| |
| |
| |
| |
De Zon
I.
O moeder, wat rust en wat vrede in mijn hart!
o moeder, wat dank ik de goede,
Die sprak van den buiten, de lucht en de zon,
om ons beiden geheel te herstellen.
Dit huizeken klein, hoe lief, hoe warm:
'k wou er heel mijn leven slijten!
Als ik 's morgens ontwaak, dan begroet me de zon:
zij schijnt op het blikkerend raamken;
Dringt spelende door, lacht vriendlijk me toe,
kust warmend mijn wangen en vingers.
O zonne! gij lieve, ik en kende u niet!
zijt gij wel de zon van ons steegsken,
Die achter den muur, zoo breed, zoo hoog
zich verbergt, geen straalken ons gunnend
In den droevigen Winter, en 's Zomers ons wreed
doet smachten en hijgen en kwijnen?
Neen, neen, want de zon in de stad, ze bedierf
wat van kleuren en tinten ze raakte:
Het roze gordijntje, het kusseken blauw,
waarop ik bij dage mijn hoofd lei.
Wij sloten ze buiten, ze deed slechts kwaad!
Maar deze, o moeder, o zie toch,
Hoe fijntjes ze schildert met wazige tint
heel de aarde, de vlakte, de wouden.
Zie 't gras, hoe groen! en de blauwe lucht,
en de struiken, ze trillen van kleuren.
| |
| |
Zie, 't heestergewas! nog gisteren kaal,
heeft heden de zon het beschilderd:
Uit alle die bottekens, bruinig en hard
riep ze groene topjes te voorschijn.
't Zijn tengere, heldere bladerkens, zie,
hun vouwkens ontkreuken ze traagzaam.
Weer kleinere piepen en staan al gereed
om de prangende knoppen te breken.
O moeder, ik min toch de zon zoo zeer,
ze breekt ook hardere banden.
Ze breekt mijn windels, ze breekt mijn kruk,
zij zal, zij moet me genezen!
Neen, ween niet, moeder, ik voel zoo wel
in mijn lichaam werken heur krachten;
Zij maken me vroolijk, ze maken me sterk,
verlangend en kloek om te werken.
Ik zal nu worden als de anderen zijn,
niet immer gebrekkelijk blijven.
Dan weent gij nooit meer, moederken, nooit,
want ik word dan uw troost en uw steunstok,
En ik doe voor u, wat ge deedt voor mij:
u plegen en troetlen en minnen.
| |
II.
Het is heden uw avond en morgen uw dag,
en met bloemen, met eigen geplukte,
Heb ik de eer, dat ik, moeder, besteken u mag!

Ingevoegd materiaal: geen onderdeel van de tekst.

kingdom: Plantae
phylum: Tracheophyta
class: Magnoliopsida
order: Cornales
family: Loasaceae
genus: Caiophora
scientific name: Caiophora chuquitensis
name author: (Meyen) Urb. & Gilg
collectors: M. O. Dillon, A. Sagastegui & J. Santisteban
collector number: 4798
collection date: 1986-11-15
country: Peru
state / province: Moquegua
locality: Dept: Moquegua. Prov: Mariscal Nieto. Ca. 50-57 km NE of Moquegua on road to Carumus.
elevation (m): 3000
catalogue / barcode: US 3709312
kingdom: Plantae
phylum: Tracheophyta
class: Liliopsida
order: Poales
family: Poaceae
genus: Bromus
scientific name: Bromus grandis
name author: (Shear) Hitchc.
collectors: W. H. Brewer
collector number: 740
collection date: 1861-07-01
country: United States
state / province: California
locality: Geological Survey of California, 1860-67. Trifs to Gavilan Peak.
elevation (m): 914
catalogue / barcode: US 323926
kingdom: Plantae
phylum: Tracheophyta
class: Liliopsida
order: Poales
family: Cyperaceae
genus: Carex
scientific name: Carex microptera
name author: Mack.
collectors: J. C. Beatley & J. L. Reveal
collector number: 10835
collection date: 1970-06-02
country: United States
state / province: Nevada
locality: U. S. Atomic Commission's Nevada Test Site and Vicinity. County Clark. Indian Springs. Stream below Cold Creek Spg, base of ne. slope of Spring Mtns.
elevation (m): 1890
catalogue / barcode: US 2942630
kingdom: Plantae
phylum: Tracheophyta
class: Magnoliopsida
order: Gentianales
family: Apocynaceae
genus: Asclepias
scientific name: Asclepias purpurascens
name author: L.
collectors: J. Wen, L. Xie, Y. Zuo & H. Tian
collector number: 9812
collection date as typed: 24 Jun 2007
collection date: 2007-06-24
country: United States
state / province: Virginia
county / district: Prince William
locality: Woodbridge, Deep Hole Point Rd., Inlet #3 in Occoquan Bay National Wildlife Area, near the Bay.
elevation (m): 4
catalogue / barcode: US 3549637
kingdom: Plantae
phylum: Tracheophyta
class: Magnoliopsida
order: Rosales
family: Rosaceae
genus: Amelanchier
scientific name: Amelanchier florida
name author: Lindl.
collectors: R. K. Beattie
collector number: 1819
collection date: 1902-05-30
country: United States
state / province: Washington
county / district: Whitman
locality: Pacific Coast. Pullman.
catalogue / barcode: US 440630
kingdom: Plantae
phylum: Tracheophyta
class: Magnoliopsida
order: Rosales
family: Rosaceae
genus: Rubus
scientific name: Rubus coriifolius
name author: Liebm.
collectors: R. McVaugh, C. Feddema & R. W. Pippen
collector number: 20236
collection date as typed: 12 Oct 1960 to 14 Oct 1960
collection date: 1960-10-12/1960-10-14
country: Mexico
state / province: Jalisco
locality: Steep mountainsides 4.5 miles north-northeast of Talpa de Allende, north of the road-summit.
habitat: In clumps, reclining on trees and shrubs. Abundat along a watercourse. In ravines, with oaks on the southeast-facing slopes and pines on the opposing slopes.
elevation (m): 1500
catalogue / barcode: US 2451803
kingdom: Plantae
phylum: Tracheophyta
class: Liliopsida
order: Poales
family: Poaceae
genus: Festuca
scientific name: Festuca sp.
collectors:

En wat krijgt thans uw moedige jongen?
Gelooft ge hem niet? Wel! 'k doe het opnieuw!
Zie, 'k ging met mijn kruk tot het hekken,
Tot waar in de diepte het waterken spoelt
en de vischjes al kronkelend zwemmen,
Al blinkend en schittrend in 't zonnegestraal,
dat hun schubjes verguldt en verzilvert!
Ik rustte wat uit, en ik kroop weer voort,
want de bloemekens groeiden nog verder.
| |
| |
Doch ik heb ze gehaald, en ik breng ze u hier...
maar, moeder, wat zucht ge en weent ge?
O! ik klaag niet meer, als ik voormaals deed;
want ik voel het, nog weinige dagen,
En ik loop en ik huppel met de anderen mee,
met de jongens, die spelen en joelen
Langs wegen en stegen, ik werp mijn kruk
in het water, den visschen tot speelding!
Want, moeder, bezie mijn bandekens eens,
- doorschijnende waren ze als glaswerk -
Thans worden ze rood, vol warmte en gevoel,
niet langer nog blijven ze onledig.
Mijn oog zoo mat wordt blinkend klaar,
mijn hoofdeken loom is verhelderd.
Veel sterker mijn beenen, ik leer weldra
in de boomen al klauterend klimmen.
Daar pluk ik de blozende kriek en de kers
en wat later nog peren en appels.
En ik breng ze u, moeder, mijn moederken lief,
en dat maakt ze in uw oogen nog schooner.
O moeder, de zon! zij maakt mij sterk
als de takken en twijgen der boomen.
Het rood dat ze schildert op appel en peer,
daar siert ze mijn mager gelaat meê.
'k Voel warmte in mijn leden en vreugd in mijn hart.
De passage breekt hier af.